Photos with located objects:
= Beginning of Section =

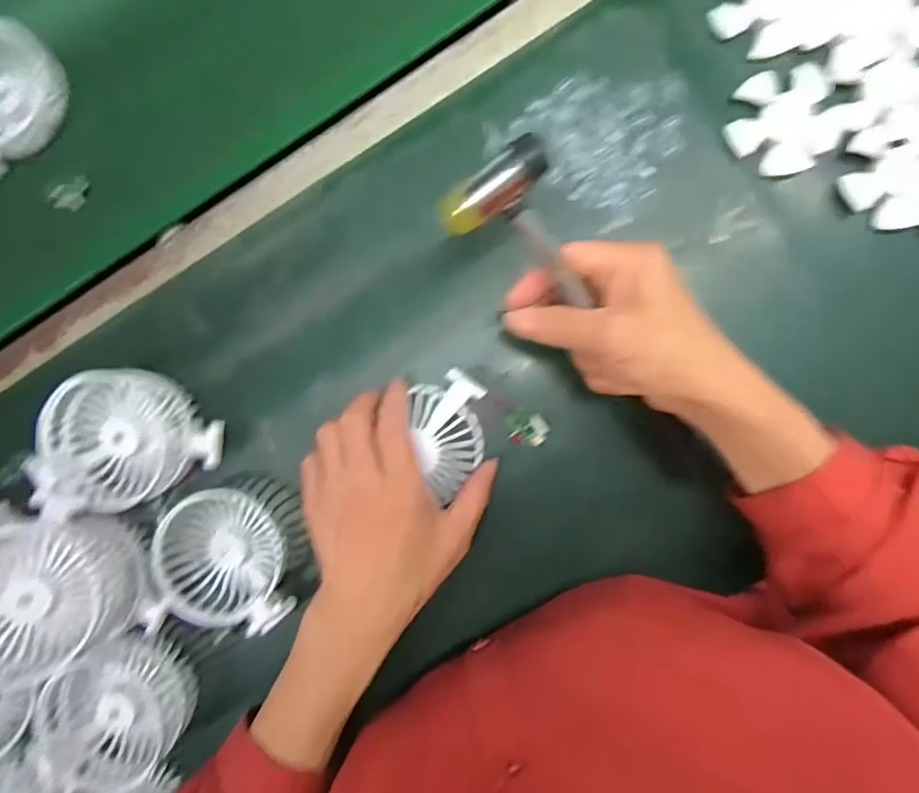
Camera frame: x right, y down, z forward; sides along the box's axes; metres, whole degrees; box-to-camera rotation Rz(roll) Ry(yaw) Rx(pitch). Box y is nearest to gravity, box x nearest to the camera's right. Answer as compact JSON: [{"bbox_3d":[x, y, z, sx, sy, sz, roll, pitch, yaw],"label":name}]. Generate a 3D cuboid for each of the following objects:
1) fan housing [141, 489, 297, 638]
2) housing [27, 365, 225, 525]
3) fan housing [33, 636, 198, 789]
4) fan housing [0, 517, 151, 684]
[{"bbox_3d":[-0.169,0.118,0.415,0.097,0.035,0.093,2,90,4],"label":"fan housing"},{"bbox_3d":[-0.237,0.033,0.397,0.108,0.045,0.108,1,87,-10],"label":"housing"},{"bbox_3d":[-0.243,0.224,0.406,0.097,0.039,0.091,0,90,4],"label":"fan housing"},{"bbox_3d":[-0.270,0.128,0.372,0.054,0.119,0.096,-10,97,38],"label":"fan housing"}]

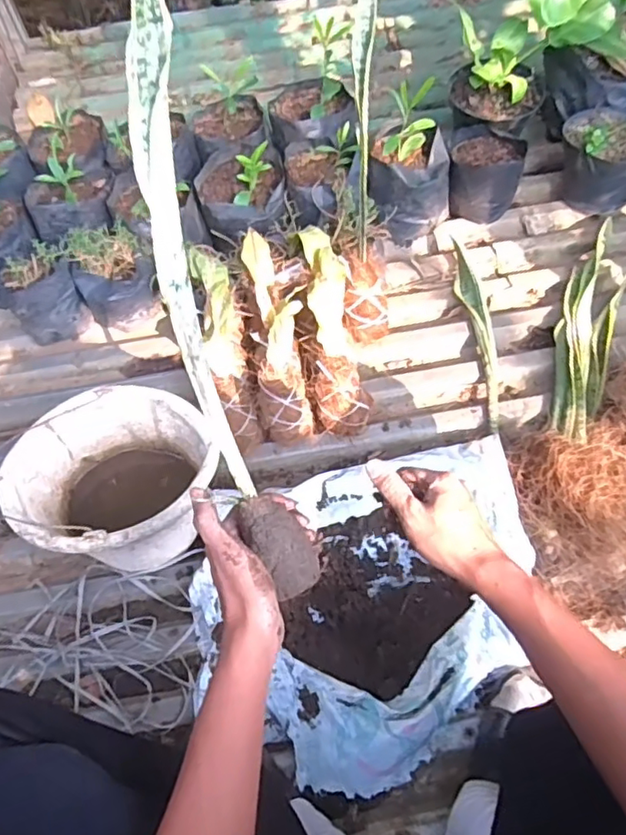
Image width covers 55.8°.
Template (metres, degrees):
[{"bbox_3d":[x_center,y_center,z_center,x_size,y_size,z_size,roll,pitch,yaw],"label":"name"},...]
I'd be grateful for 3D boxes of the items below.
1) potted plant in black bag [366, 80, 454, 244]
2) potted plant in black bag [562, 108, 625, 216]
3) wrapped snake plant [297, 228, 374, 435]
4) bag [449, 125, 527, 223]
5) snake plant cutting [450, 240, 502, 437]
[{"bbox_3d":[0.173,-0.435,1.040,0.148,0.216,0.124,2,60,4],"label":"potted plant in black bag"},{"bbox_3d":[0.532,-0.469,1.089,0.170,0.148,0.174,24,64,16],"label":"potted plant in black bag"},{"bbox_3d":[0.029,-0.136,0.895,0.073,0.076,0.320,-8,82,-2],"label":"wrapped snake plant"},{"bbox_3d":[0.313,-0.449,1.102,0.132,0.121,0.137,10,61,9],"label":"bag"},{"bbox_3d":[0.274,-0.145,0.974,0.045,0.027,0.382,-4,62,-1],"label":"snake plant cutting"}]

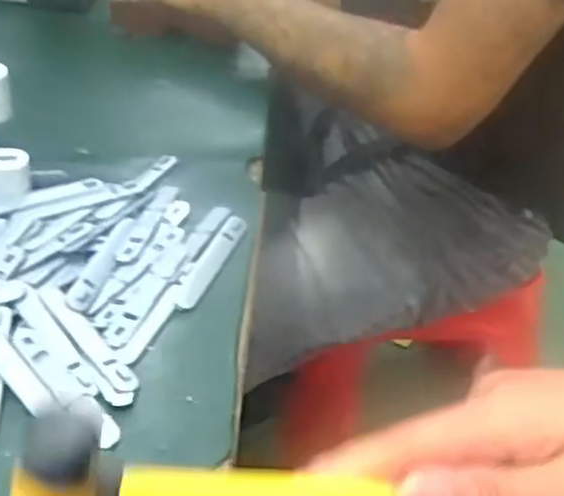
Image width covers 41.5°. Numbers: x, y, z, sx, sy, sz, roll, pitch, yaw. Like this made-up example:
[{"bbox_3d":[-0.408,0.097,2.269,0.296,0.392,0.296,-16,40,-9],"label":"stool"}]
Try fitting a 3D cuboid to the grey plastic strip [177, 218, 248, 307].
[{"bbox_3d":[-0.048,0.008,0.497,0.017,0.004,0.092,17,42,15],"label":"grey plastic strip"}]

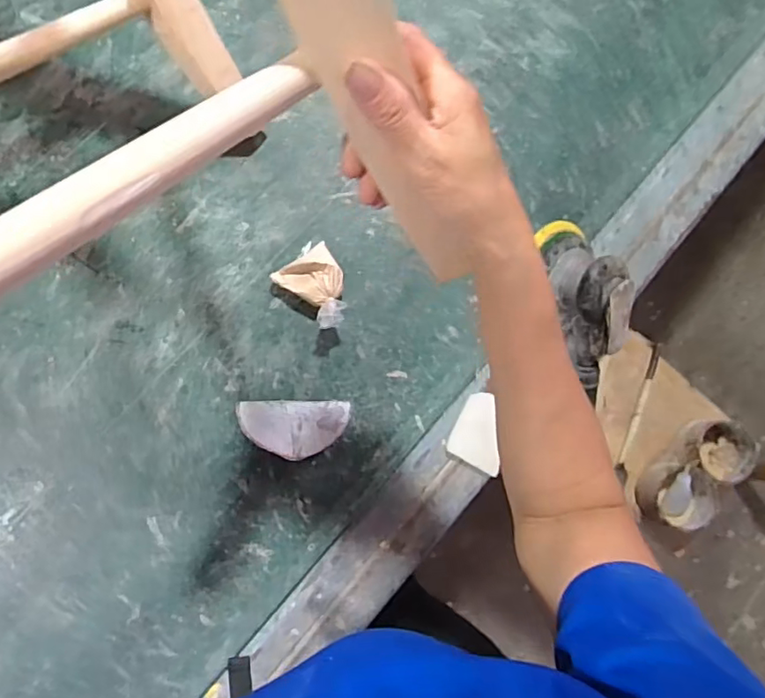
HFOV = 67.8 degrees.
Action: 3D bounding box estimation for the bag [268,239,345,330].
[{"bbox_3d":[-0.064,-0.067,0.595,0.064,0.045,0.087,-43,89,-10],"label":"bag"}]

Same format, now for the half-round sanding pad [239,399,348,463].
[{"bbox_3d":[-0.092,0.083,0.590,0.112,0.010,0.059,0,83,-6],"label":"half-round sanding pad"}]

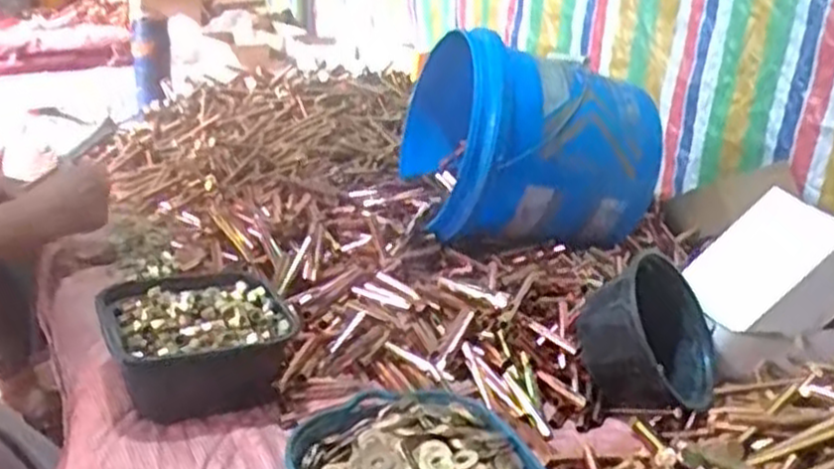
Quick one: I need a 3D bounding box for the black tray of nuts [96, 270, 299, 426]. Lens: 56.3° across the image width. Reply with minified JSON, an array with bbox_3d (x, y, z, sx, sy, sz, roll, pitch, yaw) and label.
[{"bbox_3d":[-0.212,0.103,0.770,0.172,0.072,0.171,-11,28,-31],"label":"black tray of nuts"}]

= End of Section =

WORK TASK | Above are the records; return the lines in them from the one with "Image width covers 41.5°." to the one with "HFOV = 67.8 degrees.", inclusive, exactly and without images.

FINISHED TASK |
Image width covers 41.5°. Numbers: x, y, z, sx, sy, sz, roll, pitch, yaw. Like this made-up example:
[{"bbox_3d":[-0.408,0.097,2.269,0.296,0.392,0.296,-16,40,-9],"label":"stool"}]
Try fitting a 3D cuboid to the grey plastic strip [177, 218, 248, 307].
[{"bbox_3d":[-0.048,0.008,0.497,0.017,0.004,0.092,17,42,15],"label":"grey plastic strip"}]

HFOV = 67.8 degrees.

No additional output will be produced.